On Wednesday, I wrote a letter to the Chabad of Flagstaff offering my prayers and support after their new building was vandalized this week. In that letter, I said in part:

“Anti-Semitism has no place in this world. Hatred of any people, group, or religion has no place in this world. As faithful people of good-will, we are all called upon to speak out against the words and actions of people with hate in their hearts whenever we encounter them. As a Christian, I am particularly compelled to speak out when that hate is demonstrated in a way that may–however misguidedly–be informed by the very real tradition of Christian Anti-Semitism that inhabits our history.”

I am grateful for the leadership of Church of the Epiphany in Flagstaff, and their Rector, The Rev. Marianna Gronek, for participating in a local interfaith vigil, and remembering their Jewish neighbors through prayer and action this week.

I realize that I have just moved from New York City, where Jews make up about 13% of the population, to a state where Jews are only 1.5% of the population, and there are fewer opportunities here for partnership and dialogue across faiths. In New York City, churches are required to have a fluent understanding of how our scriptures and rituals have fomented violence against Jewish people, and to consistently repent, teach, and preach to our congregations with sensitivity to that context. We are conversant with Martin Luther’s encouragement of burning synagogues; with the historic expulsion of Jews from England and other nations, and their ghettoization elsewhere; and with the abysmal participation of many churches in enabling the Nazi regime and the Holocaust within living memory. We also had constant visible reminders, in the form of armed security guards and concrete protective barriers, that Jewish congregations face radically different threats of violence than churches do.

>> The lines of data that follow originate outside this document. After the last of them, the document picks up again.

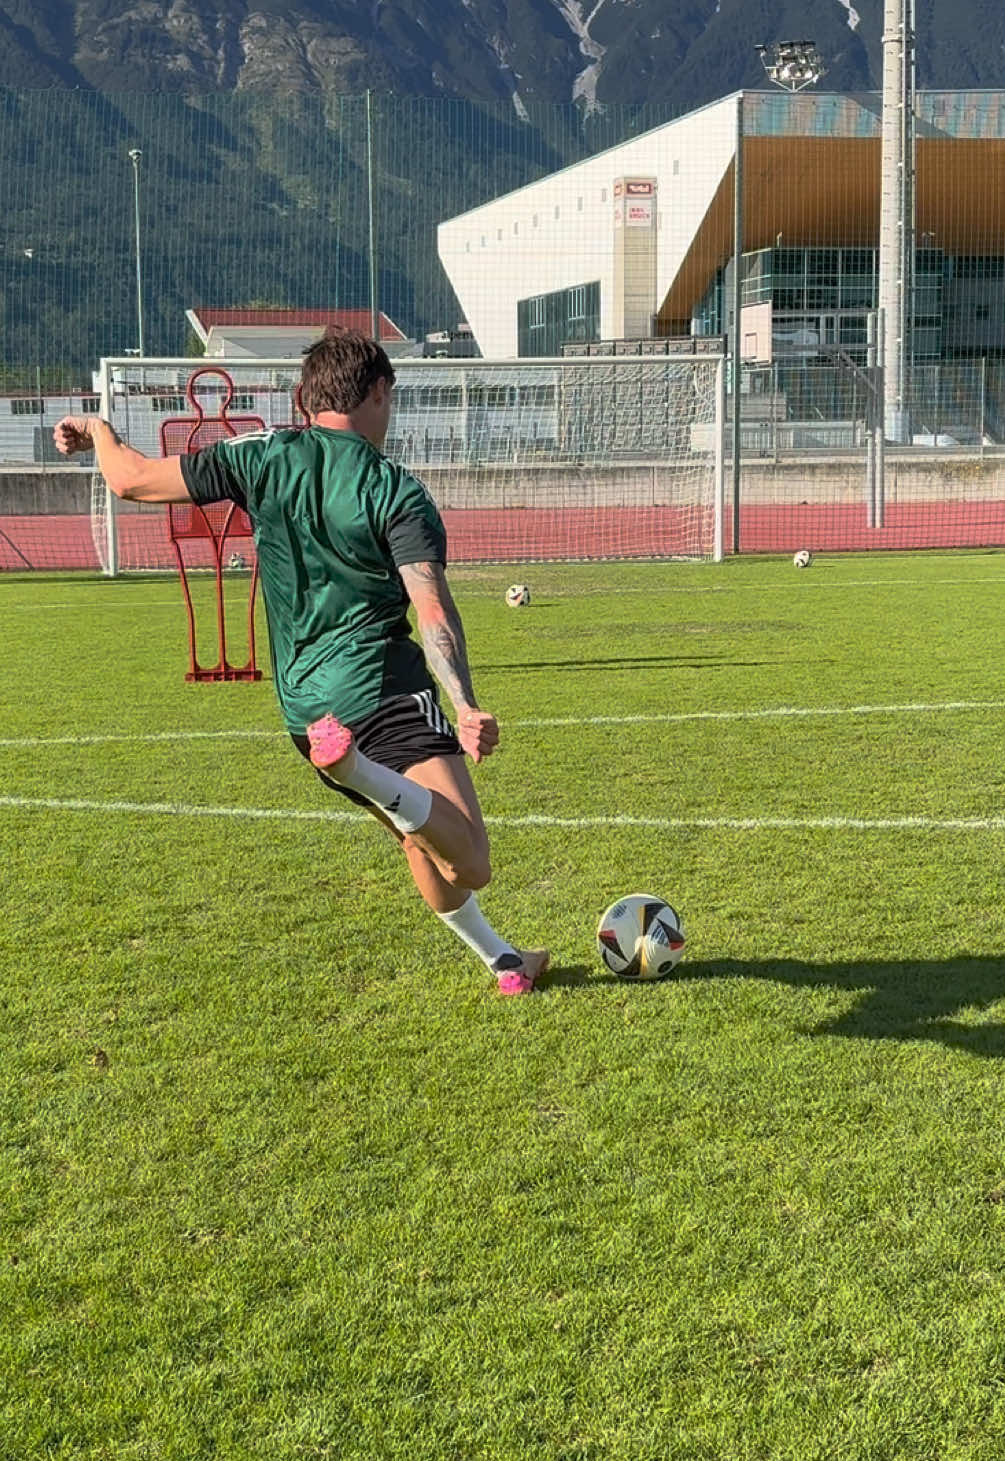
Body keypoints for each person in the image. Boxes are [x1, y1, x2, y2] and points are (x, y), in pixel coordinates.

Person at [54, 330, 548, 995]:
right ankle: (363, 772)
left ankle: (503, 962)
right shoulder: (393, 489)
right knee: (470, 859)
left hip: (304, 711)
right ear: (377, 392)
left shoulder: (261, 455)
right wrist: (462, 703)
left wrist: (96, 427)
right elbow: (431, 610)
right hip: (384, 693)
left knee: (415, 835)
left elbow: (132, 480)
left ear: (302, 399)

As we prepare to enter into our liturgies of Holy Week, I invite you to prayerfully remember that these very liturgies and traditions have historically been fodder for Anti-Semitic rhetoric and violence. It is our responsibility as preachers and liturgists to wisely exegete our scriptures, and to take appropriate steps to ensure that our congregations, and especially visitors to our congregations, are able to easily understand some key points in the relationship between Christianity and Judaism, including the following:

  • Jesus was a Jew, as were all of his initial followers.
  • Crucifixion was a Roman form of capital punishment. Jesus was crucified by the Roman state; not by the Jewish people.
  • The Gospel of John was written at a time when Christians had recently been put out of the synagogues, and there was understandable disagreement between the Jews who followed Jesus and those who did not. The use of the term “the Jews” in John’s Gospel as the opposition to Jesus is an unfortunate catch-all term that in some instances means “Jewish authorities” and in others means “Judeans” and in others is a term for people who are following Jesus.
  • We are called as Christians to honor the descendants of Abraham and their traditions, but not to appropriate their traditions.

I encourage all of our congregations to form relationships with your local Jewish communities; to join wherever possible in their worship, study, and outreach; and to invite Jewish leaders into your congregations to share what it is like to be Jewish in the United States today.